Tag-Wise Frequency and Representative Utterances

Finally, based on the automated tagging results, the internal cognitive flow and transitional structures within utterances were visualized. These visualizations facilitated the comparison and analysis of structural differences in thinking patterns across clusters. This approach transcends simple frequency counts, providing a foundation for transforming qualitative data into structured insights. It enables a more nuanced interpretation of transitional contexts and intercategory relationships within design cognition.

3. 6. Visualization of Utterance Flow

Following the structuring of qualitative utterance data, an automated visualization procedure was developed to systematically interpret patterns of cognitive progression. The primary goal was to visualize utterance structures based on automatically assigned cognitive function tags, thereby quantitatively capturing the directionality and transition dynamics of thought processes. This approach addresses the inherent subjectivity and limited reproducibility of conventional qualitative analysis, aiming to establish a repeatable and scalable analytical framework.
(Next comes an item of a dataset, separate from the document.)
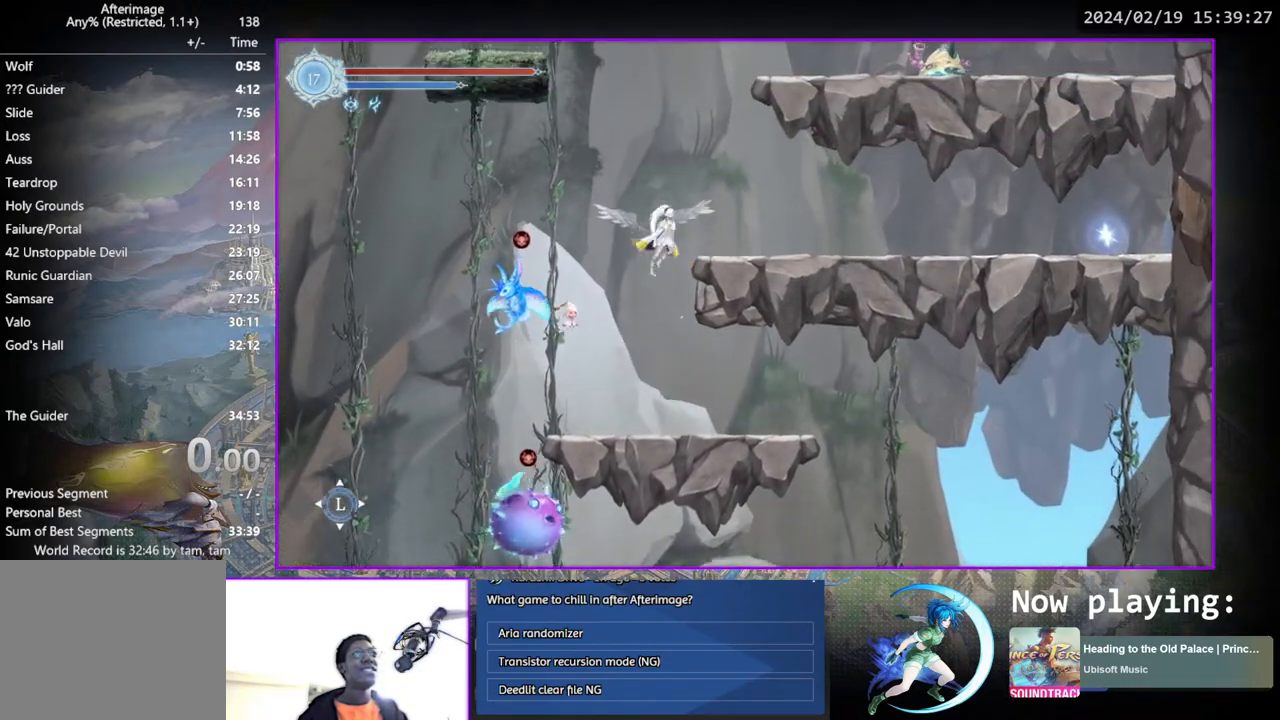
{"buttons": ["CROSS", "DPAD_LEFT"], "left_stick": "center", "right_stick": "center", "events": [[83, "DPAD_DOWN", "down"], [150, "CROSS", "up"], [200, "CROSS", "down"], [217, "DPAD_RIGHT", "up"], [250, "DPAD_RIGHT", "down"], [267, "DPAD_DOWN", "up"], [283, "DPAD_RIGHT", "up"], [300, "CROSS", "up"], [383, "DPAD_LEFT", "down"], [400, "CROSS", "down"]]}
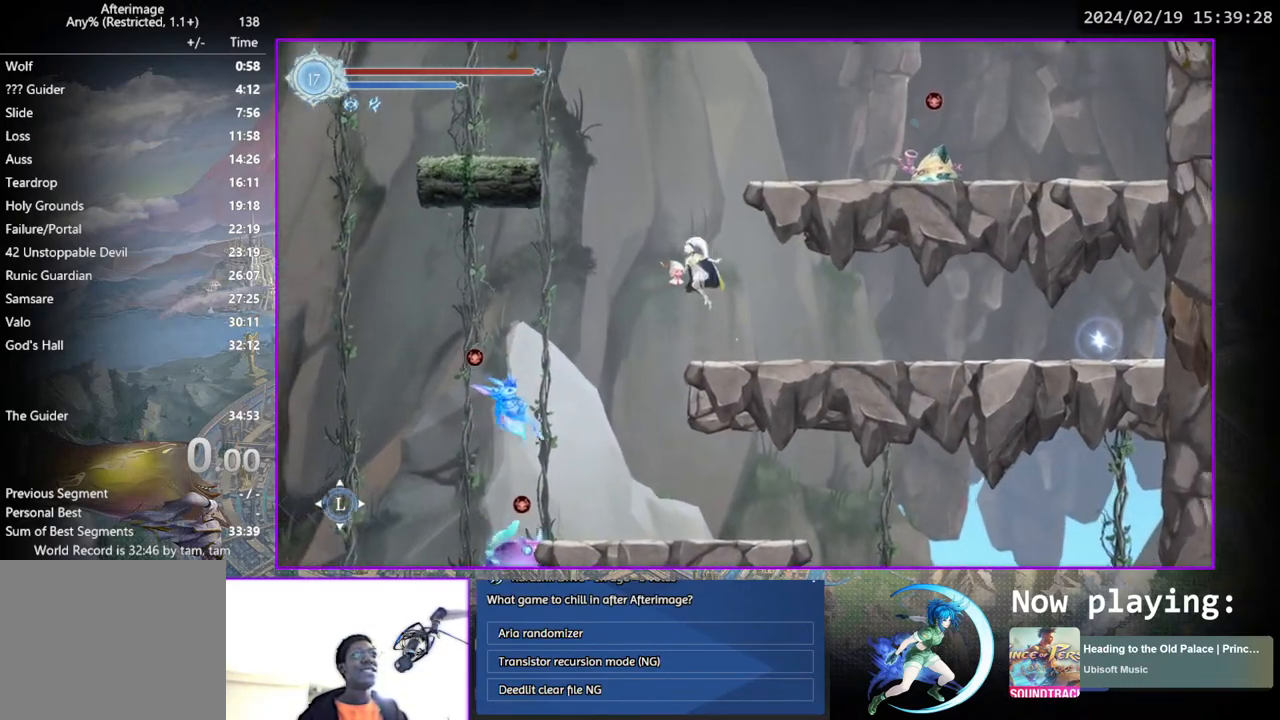
{"buttons": ["DPAD_LEFT"], "left_stick": "center", "right_stick": "center", "events": [[100, "CROSS", "up"], [200, "CROSS", "down"], [400, "CROSS", "up"]]}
A key visualization tool employed was the Sankey diagram, which depicts directional transitions and frequency-based flows between cognitive functions within utterances. This diagram aggregates transition patterns observed across individual utterance flows, providing a visual foundation for comparing cognitive structures and recurring patterns between clusters. By illustrating both the direction and intensity of function-to-function transitions, the Sankey diagram facilitates intuitive recognition of structural features in cognitive flows.

To provide a more multidimensional interpretation of cognitive structures, complementary visualization techniques were employed. A heatmap was used to analyze co-occurrence patterns of cognitive functions, quantifying the density and concentration of thought patterns within each cluster. A slope graph facilitated the comparison of relative shifts in function centrality across clusters. Additionally, a radial plot visualized the overall distribution of functions per cluster, enabling observers to quickly assess the spread and focus of cognitive activity. A divergence bar chart evaluated the relative emphasis on cognitive structures by statistically comparing function centrality scores between clusters.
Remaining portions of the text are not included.